▶ [Extract to read]:
Well, there's no question who's boss here.


Lie down! You can just hear it in Caleb's voice there.


Things are nicely settled down on this stretch. Hit the fetch gates.


And... She was plenty tight enough there.


And now she's rattled the sheep. She's rattled them.


And now there's far too much pace on approaching that gate,


Caleb's hanging on, and he's put a big bend in there, a big bend.


Oh, he's saved it, though, Andy. Yes, he has. He's come back,


got through the gate. 14 scored for the drive.


And gently towards the Maltese cross. Lie down!


Caleb in a perfect position here. Yes, he's well placed now.


Now, Alan and Caleb are neck and neck,


Get up, get up! Get at it! Lie down! Out!


And I think we could probably say there was an aggressive sniff there.


whether or not there should be a disqualification, and...


It's a disqualification for Caleb and Tess.


Well, Caleb, he finishes the job off just to prove that he could do it,


but those points at the pen will not count


so, Caleb and Tess finish with a score of 60.


An impressive performance from Caleb and Tess ends in disappointment


at the pen, as Tess nips one of the sheep and is disqualified.


That means no points are scored for this section,


although their marks up to this point do still stand.


So even with zero for the pen, they end on 60 overall,


and it means they're neck and neck with Wales.


Caleb, quite a rapid round. How do you think you did?


You want the dog to be keen, but you don't want them to be too close.


How difficult is it to strike that balance?


She can be pushy with you. Sometimes she can be hard to handle.


You have to keep her down and keep the distance back from the sheep.


Maybe she's just excited she was on telly, Caleb?


Congratulations, Caleb. 60 points on the board.


So, as we head into our final Young Handlers round,


So far, the course has caught everyone out, with gates missed,


a costly Maltese Cross, and a pen that's claimed two victims so far.


What a time for England's 15-year-old Alex Briggs


to make his entrance, with the competition's youngest


and most inexperienced dog, two-year-old Rio.


Is he taking a gamble on bringing a dog so young?


Probably. Probably a bit of a gamble,


but he's confident enough to handle it.


Now, Andy, we have seen it all, haven't we? We certainly have.


There's just two points between all three of the handlers.


What is in store for Alex and Rio? Let's find out.


It looks like he's all set and ready to go left.


He's the youngest dog, and he has the advantage of knowing


what's gone before him, so the percentages could be played.


He's landed short, but he'll get away with that.


11 scored out of 20 for the outrun.


There's some forceful voice commands going in.


Six for the lift, so the pressure's on now.


Pressure's off. The dog's giving on the flank.


It's the highest fetch score that we've seen,


The sheep are just picking up the pace now.


He's going to have to straighten them up.


but this looks like a winning performance to me so far.


Well, yeah, don't speak too soon, Matt!


There's plenty of time for it to go belly up yet.


And they're now in the mouth of the gate, needs a very sharp left.


A very sharp left. Well, you wouldn't believe it, would you?


Now, he's rolled them. There's an opportunity.

▶ [Task to carry out]: Can you output, word for word, the part of the sheepdog trial commentary that opens with the words containing "So far, the" and closes with "dog, two-year-old Rio."? The items after this point come from a different source.

▶ [Source information]:
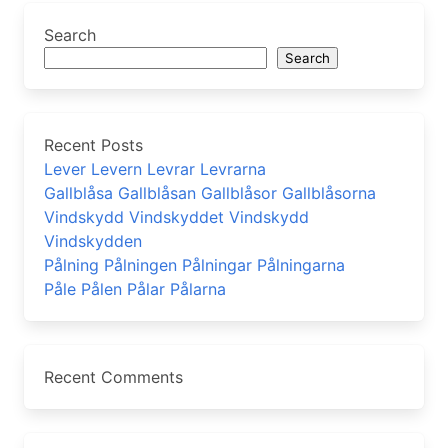
Search
Search
Recent Posts
Lever Levern Levrar Levrarna
Gallblåsa Gallblåsan Gallblåsor Gallblåsorna
Vindskydd Vindskyddet Vindskydd
Vindskydden
Pålning Pålningen Pålningar Pålningarna
Påle Pålen Pålar Pålarna
Recent Comments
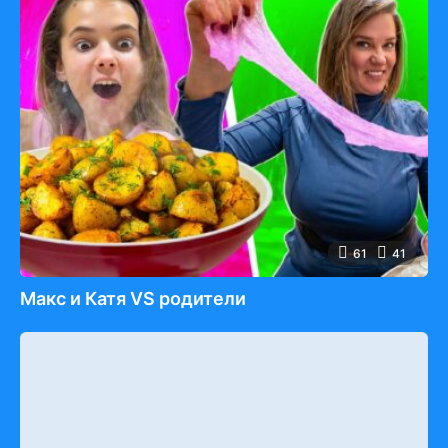
61
41
Макс и Катя VS родители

▶ [Written answer]:
So far, the course has caught everyone out, with gates missed,


a costly Maltese Cross, and a pen that's claimed two victims so far.


What a time for England's 15-year-old Alex Briggs


to make his entrance, with the competition's youngest


and most inexperienced dog, two-year-old Rio.